● **WHAT YOU WILL DO**
Could you return every line of the records below that contains the word "kabát"?

Top of STORED DATA

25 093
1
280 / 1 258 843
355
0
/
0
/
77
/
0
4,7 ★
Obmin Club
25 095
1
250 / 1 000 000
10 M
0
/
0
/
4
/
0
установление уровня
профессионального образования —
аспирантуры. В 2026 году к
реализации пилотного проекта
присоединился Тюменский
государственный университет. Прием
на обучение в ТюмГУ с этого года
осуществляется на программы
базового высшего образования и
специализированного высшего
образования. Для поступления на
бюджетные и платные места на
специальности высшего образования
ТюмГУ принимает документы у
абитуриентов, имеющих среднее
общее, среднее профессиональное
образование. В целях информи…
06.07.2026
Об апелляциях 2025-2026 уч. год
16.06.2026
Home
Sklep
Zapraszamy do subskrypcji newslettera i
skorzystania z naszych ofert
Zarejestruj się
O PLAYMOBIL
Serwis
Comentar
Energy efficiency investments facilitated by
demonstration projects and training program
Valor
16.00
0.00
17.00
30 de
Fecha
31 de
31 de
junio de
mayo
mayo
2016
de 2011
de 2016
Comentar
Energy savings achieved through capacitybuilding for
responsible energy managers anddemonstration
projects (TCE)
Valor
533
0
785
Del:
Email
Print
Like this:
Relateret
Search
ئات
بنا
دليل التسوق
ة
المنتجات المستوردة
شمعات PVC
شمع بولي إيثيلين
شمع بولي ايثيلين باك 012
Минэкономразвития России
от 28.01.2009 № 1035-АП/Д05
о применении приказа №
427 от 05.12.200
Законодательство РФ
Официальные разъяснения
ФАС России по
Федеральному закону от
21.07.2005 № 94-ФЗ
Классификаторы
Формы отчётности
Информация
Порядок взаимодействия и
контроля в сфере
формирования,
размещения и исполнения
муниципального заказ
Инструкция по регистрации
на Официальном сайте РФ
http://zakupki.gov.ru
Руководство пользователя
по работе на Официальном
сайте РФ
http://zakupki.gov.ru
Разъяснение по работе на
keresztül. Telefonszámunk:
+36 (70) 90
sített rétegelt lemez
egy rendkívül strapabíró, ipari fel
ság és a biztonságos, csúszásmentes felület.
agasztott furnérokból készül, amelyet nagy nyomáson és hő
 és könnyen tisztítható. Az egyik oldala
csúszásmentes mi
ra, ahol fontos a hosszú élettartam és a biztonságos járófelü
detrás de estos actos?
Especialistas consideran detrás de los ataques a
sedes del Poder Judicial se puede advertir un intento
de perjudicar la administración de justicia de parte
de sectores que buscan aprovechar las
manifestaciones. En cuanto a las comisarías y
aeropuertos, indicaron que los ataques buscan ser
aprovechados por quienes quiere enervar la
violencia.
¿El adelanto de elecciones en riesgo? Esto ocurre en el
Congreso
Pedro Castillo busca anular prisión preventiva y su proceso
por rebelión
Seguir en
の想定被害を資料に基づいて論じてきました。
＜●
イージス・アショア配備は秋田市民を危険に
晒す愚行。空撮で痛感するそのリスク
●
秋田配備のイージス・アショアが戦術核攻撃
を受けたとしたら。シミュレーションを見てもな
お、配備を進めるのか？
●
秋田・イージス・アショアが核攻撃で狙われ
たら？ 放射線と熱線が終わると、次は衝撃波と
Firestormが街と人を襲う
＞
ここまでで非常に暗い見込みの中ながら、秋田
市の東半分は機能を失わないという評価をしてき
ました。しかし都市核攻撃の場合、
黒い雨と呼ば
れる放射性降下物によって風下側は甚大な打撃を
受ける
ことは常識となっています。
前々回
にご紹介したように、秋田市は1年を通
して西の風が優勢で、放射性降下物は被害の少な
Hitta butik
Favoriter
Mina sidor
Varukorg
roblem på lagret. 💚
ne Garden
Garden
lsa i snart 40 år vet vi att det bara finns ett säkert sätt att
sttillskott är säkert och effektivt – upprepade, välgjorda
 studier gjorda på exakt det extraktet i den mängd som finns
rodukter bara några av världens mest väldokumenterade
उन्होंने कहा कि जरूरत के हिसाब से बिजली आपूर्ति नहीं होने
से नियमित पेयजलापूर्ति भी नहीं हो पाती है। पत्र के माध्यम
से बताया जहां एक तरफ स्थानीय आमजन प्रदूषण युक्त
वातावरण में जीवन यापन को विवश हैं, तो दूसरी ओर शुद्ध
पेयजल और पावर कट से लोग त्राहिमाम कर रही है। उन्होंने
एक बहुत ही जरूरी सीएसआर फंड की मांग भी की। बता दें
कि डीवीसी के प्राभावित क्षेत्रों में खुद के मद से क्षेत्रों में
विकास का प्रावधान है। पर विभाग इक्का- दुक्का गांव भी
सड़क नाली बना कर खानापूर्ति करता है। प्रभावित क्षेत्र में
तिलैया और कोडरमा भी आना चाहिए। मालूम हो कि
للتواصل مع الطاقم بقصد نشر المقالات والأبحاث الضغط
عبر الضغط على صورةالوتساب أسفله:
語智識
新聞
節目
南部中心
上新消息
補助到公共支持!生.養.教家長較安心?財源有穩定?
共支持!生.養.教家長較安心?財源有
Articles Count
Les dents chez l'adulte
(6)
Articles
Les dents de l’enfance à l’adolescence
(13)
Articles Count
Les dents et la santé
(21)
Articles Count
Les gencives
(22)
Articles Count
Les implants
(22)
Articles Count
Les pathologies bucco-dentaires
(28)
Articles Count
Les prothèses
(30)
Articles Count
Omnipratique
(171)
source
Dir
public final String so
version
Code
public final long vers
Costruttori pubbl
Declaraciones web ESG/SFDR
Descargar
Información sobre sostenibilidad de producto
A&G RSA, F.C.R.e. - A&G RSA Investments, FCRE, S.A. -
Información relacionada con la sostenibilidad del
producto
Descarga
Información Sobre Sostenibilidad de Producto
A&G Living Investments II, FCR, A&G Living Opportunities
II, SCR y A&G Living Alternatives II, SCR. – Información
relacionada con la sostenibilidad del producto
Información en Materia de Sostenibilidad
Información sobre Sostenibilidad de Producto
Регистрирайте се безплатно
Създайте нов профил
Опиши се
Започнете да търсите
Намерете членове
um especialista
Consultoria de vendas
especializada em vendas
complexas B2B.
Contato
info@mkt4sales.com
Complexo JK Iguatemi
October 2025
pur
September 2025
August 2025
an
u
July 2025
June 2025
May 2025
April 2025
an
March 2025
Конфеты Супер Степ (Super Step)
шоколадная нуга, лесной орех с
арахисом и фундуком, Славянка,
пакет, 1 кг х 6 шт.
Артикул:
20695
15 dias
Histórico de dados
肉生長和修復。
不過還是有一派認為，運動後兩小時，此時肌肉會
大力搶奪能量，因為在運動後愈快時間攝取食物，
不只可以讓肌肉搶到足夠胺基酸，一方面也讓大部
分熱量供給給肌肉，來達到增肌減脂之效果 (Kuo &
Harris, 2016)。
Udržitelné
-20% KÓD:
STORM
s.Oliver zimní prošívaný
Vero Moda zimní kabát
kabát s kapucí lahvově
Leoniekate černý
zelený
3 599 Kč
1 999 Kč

Bottom of STORED DATA

● **SOLUTION FOR THIS EXERCISE**
Vero Moda zimní kabát
kabát s kapucí lahvově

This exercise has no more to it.